▸ MATERIAL SUPPLIED:
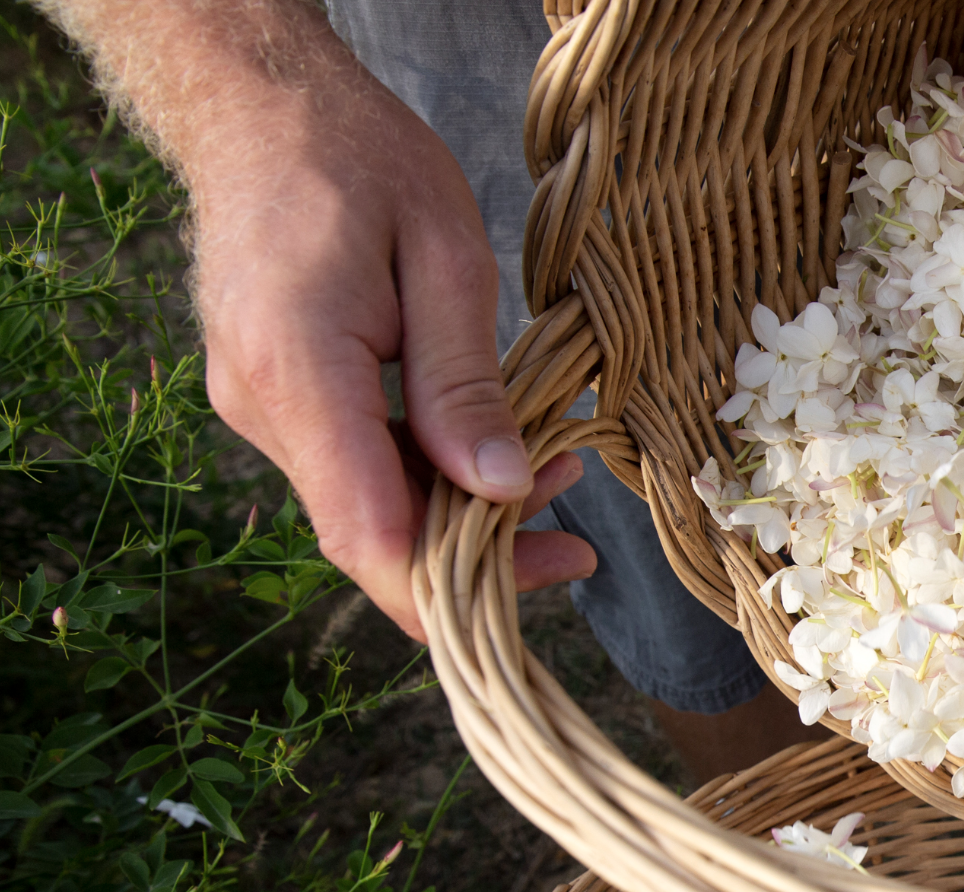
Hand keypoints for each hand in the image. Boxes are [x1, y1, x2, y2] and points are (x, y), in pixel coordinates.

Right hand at [181, 24, 594, 638]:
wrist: (261, 108)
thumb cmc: (360, 160)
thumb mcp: (444, 256)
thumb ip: (463, 381)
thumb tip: (501, 487)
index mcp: (296, 368)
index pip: (368, 530)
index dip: (454, 584)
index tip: (548, 575)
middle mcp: (261, 405)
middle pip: (371, 534)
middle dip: (477, 558)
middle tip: (577, 545)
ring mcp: (259, 407)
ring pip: (367, 505)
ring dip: (460, 512)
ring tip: (557, 473)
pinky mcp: (274, 401)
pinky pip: (355, 468)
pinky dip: (427, 474)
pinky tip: (495, 452)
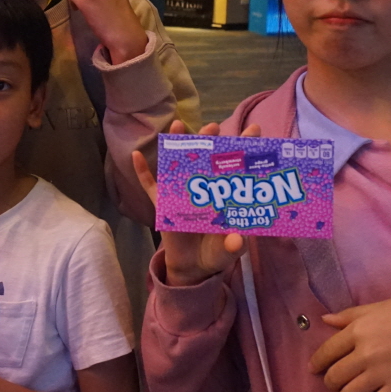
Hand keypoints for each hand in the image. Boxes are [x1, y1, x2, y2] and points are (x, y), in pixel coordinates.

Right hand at [134, 119, 260, 285]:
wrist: (193, 266)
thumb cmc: (215, 252)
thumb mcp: (227, 251)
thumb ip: (233, 247)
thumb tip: (237, 240)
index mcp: (223, 194)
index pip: (236, 166)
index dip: (245, 148)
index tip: (254, 129)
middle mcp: (203, 188)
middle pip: (206, 158)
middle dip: (210, 140)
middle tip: (213, 126)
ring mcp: (181, 193)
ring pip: (178, 164)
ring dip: (177, 144)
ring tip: (178, 125)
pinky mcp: (163, 204)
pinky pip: (150, 186)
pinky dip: (143, 172)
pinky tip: (136, 156)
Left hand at [308, 298, 390, 391]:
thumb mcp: (374, 308)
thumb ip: (348, 315)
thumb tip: (324, 320)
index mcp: (357, 331)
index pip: (327, 352)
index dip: (317, 363)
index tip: (314, 369)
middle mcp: (365, 354)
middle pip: (335, 376)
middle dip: (330, 383)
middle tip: (333, 384)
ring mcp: (380, 374)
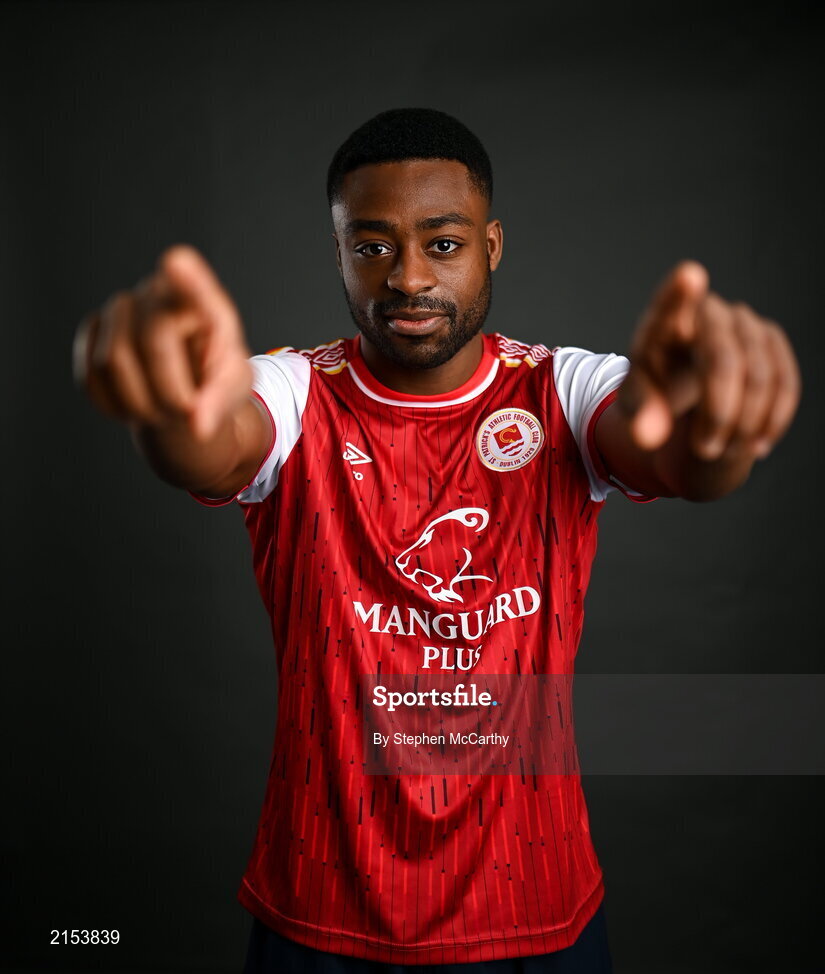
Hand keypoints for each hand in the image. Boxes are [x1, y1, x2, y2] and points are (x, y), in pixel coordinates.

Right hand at [73, 245, 252, 440]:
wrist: (182, 385)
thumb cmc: (215, 380)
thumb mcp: (233, 389)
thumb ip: (220, 403)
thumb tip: (198, 426)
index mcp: (203, 303)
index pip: (196, 289)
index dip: (187, 278)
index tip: (176, 262)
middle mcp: (159, 294)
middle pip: (153, 340)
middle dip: (168, 390)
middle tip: (184, 413)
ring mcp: (121, 309)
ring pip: (112, 361)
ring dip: (139, 403)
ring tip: (162, 410)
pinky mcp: (93, 331)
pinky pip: (90, 375)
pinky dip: (114, 405)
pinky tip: (137, 403)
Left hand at [618, 261, 800, 460]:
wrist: (683, 392)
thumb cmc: (654, 394)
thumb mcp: (638, 408)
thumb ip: (639, 418)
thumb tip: (648, 438)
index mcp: (663, 324)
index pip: (669, 305)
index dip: (680, 293)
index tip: (690, 277)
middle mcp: (707, 312)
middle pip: (723, 357)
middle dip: (718, 412)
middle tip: (704, 451)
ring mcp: (744, 322)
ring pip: (760, 374)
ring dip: (745, 423)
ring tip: (722, 451)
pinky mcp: (771, 341)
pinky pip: (786, 381)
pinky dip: (773, 419)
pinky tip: (756, 445)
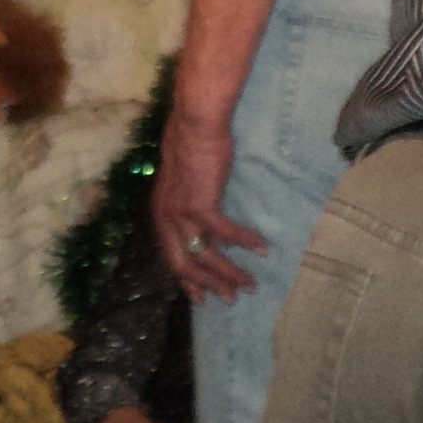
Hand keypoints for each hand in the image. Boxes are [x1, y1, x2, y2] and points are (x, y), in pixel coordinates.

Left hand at [153, 109, 262, 300]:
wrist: (194, 124)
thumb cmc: (190, 147)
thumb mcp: (180, 183)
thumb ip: (185, 206)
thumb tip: (202, 225)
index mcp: (160, 214)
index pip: (170, 258)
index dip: (187, 280)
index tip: (200, 298)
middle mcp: (166, 219)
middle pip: (185, 266)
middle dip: (209, 285)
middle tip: (231, 298)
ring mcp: (182, 214)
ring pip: (206, 256)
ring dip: (230, 273)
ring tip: (250, 283)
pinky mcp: (201, 205)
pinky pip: (227, 234)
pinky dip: (245, 242)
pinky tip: (262, 247)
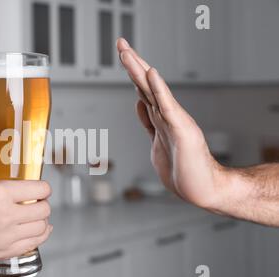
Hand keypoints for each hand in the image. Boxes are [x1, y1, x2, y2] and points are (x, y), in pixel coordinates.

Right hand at [0, 180, 52, 262]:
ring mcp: (5, 236)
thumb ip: (0, 192)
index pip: (40, 189)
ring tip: (35, 217)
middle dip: (43, 204)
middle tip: (38, 202)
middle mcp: (6, 215)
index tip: (41, 189)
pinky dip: (38, 237)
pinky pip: (32, 245)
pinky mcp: (1, 252)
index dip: (43, 188)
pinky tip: (35, 232)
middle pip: (44, 209)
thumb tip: (16, 195)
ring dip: (41, 221)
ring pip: (42, 228)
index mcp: (0, 193)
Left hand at [116, 38, 227, 210]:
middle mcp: (167, 114)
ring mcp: (174, 121)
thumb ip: (148, 121)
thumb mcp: (157, 140)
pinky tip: (151, 73)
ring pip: (152, 91)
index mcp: (160, 117)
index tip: (122, 54)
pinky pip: (166, 107)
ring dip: (138, 70)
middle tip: (120, 42)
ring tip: (126, 52)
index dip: (132, 72)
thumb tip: (139, 103)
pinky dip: (158, 89)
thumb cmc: (182, 168)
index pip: (143, 89)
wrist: (201, 189)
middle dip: (131, 63)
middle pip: (145, 84)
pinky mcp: (181, 130)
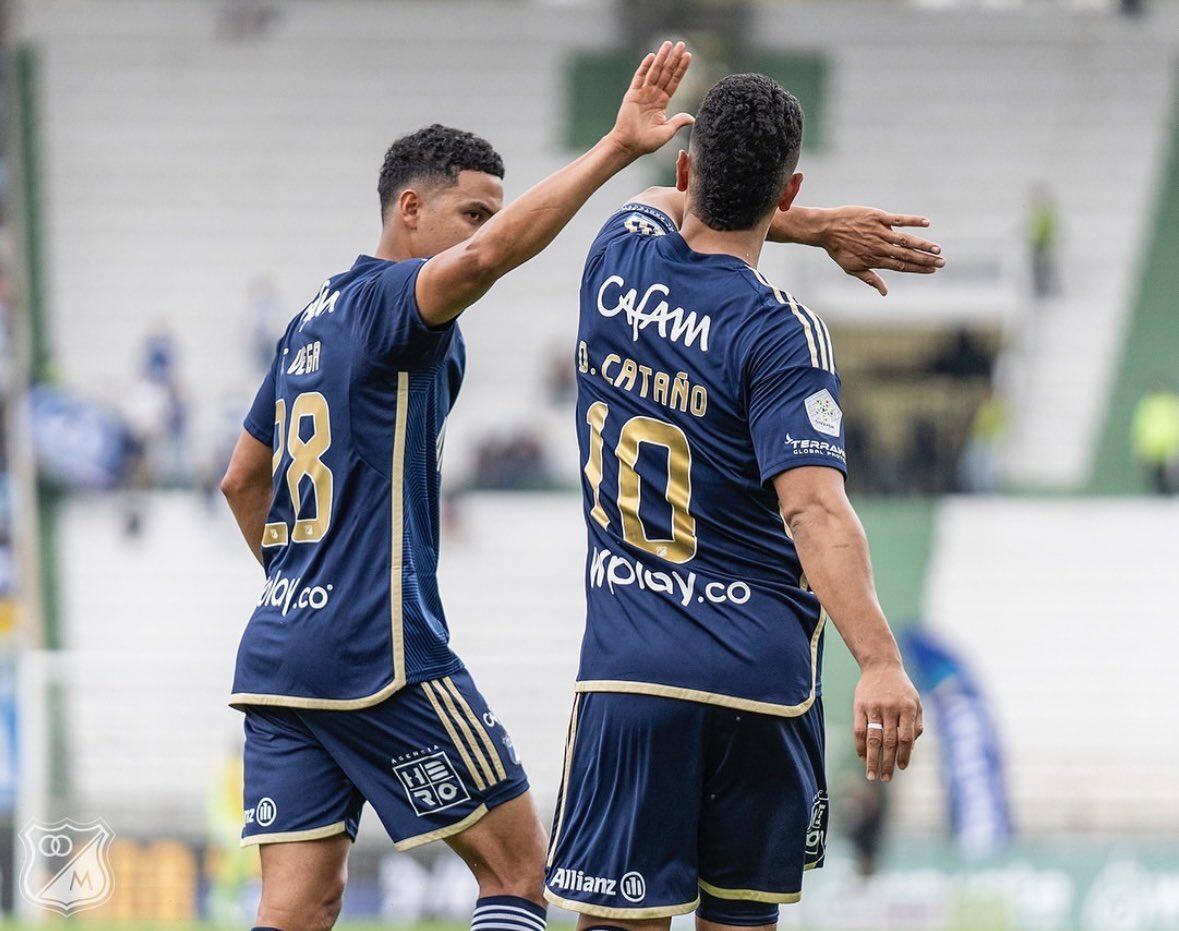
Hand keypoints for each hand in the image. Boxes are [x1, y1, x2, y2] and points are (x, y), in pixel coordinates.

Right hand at [608, 41, 693, 158]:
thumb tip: (692, 118)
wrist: (629, 145)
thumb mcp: (667, 131)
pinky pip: (639, 77)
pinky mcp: (632, 94)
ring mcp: (642, 93)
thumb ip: (678, 121)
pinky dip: (645, 66)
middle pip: (666, 72)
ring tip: (669, 44)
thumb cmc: (646, 142)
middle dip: (673, 58)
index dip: (681, 69)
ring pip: (654, 71)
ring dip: (661, 57)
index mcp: (662, 103)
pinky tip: (652, 56)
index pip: (674, 81)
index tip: (688, 55)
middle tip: (681, 44)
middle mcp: (653, 95)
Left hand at [818, 207, 944, 296]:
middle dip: (925, 259)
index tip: (932, 270)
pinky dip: (912, 221)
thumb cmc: (839, 250)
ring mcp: (879, 232)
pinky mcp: (877, 217)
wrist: (826, 229)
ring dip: (922, 244)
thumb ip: (871, 279)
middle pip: (906, 255)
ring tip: (937, 249)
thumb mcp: (852, 268)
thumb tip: (885, 293)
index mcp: (876, 260)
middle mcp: (880, 247)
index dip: (917, 269)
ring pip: (905, 239)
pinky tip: (926, 223)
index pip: (901, 266)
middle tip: (942, 262)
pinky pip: (898, 219)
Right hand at [853, 659, 922, 781]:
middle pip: (889, 742)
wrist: (881, 665)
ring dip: (872, 759)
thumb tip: (911, 749)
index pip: (906, 738)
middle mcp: (891, 709)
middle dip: (888, 763)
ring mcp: (874, 707)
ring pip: (873, 739)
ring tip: (871, 774)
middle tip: (886, 779)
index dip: (904, 755)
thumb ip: (917, 724)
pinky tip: (861, 756)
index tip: (902, 767)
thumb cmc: (901, 688)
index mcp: (907, 709)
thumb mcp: (916, 702)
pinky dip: (860, 745)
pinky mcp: (860, 706)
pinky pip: (859, 730)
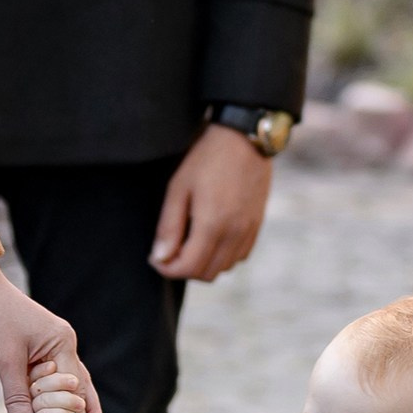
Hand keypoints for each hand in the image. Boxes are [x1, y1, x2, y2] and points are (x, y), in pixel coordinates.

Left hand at [0, 258, 101, 412]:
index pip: (76, 388)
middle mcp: (58, 345)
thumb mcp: (6, 360)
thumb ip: (18, 398)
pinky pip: (40, 380)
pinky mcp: (25, 349)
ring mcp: (42, 347)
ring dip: (63, 407)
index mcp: (61, 343)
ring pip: (59, 384)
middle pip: (77, 386)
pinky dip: (43, 398)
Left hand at [150, 123, 273, 282]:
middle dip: (184, 268)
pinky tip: (211, 238)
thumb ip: (169, 226)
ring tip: (189, 242)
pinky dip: (223, 256)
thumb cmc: (206, 158)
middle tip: (170, 250)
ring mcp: (249, 231)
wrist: (244, 138)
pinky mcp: (257, 225)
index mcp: (212, 226)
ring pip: (224, 268)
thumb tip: (160, 257)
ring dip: (204, 264)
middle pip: (206, 274)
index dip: (167, 269)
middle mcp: (234, 234)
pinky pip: (239, 256)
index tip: (155, 258)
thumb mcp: (179, 188)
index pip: (188, 268)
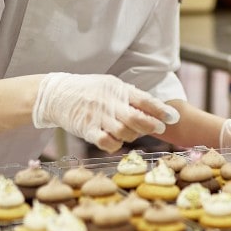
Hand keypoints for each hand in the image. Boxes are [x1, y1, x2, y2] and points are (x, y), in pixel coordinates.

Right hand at [32, 73, 179, 151]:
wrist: (57, 94)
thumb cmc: (88, 90)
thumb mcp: (110, 85)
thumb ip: (129, 96)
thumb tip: (153, 107)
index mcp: (117, 89)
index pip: (144, 100)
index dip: (160, 110)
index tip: (173, 117)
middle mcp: (108, 103)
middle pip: (137, 118)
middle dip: (152, 125)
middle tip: (160, 128)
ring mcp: (97, 117)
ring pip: (124, 132)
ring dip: (133, 135)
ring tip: (133, 133)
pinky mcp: (86, 129)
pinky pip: (106, 142)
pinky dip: (115, 145)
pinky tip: (116, 141)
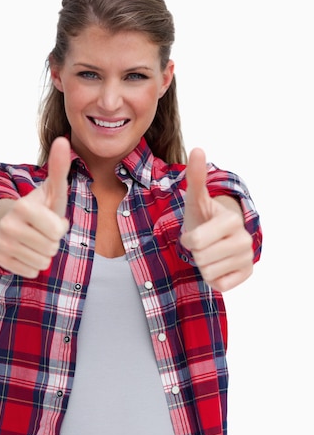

▸ ABOUT THIS TASK:
From the line with "index tip: (902, 767)" through the final line of the data above, copy everything exactly, both ends included, but not the pictures.

▸ EXERCISE OUTPUT:
index tip: (902, 767)
thumb cmc: (901, 688)
index mcp: (907, 709)
thumb mcp: (916, 702)
pinky dip: (860, 745)
pinky mcp: (860, 706)
pinky pip: (859, 730)
Hand keypoints for each hand in the image. Boxes are [x1, y1, x2, y2] and points are (x, y), in pixel coordinates.

Left hand at [0, 258, 101, 412]:
index pip: (76, 388)
middle mcp: (58, 345)
thumb mcp: (6, 360)
thumb ip: (18, 398)
pinky pip: (40, 380)
pinky mcp: (25, 349)
ring mcp: (42, 347)
ring dip: (63, 407)
index mcp: (61, 343)
ring pip: (59, 384)
middle pip: (77, 386)
pinky dip: (43, 398)
Left hand at [150, 123, 273, 282]:
middle dip: (184, 268)
pinky tip: (211, 238)
thumb ip: (169, 226)
ring tip: (189, 242)
pinky dip: (223, 256)
thumb cmc: (206, 158)
middle tip: (170, 250)
ring mcp: (249, 231)
wrist: (244, 138)
pinky mcp: (257, 225)
index mcp: (212, 226)
ring pip: (224, 268)
thumb tip: (160, 257)
ring dip: (204, 264)
middle pip: (206, 274)
index dip: (167, 269)
middle mcp: (234, 234)
pinky pip: (239, 256)
index tip: (155, 258)
thumb mcp: (179, 188)
index pip: (188, 268)
Hand keypoints for each hand in the image. Boxes are [x1, y1, x2, y2] and points are (x, y), in pixel coordinates.

Right hand at [32, 73, 179, 151]:
wrist: (57, 94)
thumb cmc: (88, 90)
thumb mcp: (110, 85)
thumb ip: (129, 96)
thumb tip: (153, 107)
index mcp: (117, 89)
index pip: (144, 100)
index dip: (160, 110)
index tip: (173, 117)
middle mcp: (108, 103)
middle pip: (137, 118)
middle dip: (152, 125)
middle tip: (160, 128)
ring mcp: (97, 117)
ring pip: (124, 132)
ring dip: (133, 135)
ring tip: (133, 133)
pinky mcp: (86, 129)
pinky pip: (106, 142)
pinky dip: (115, 145)
pinky tip: (116, 141)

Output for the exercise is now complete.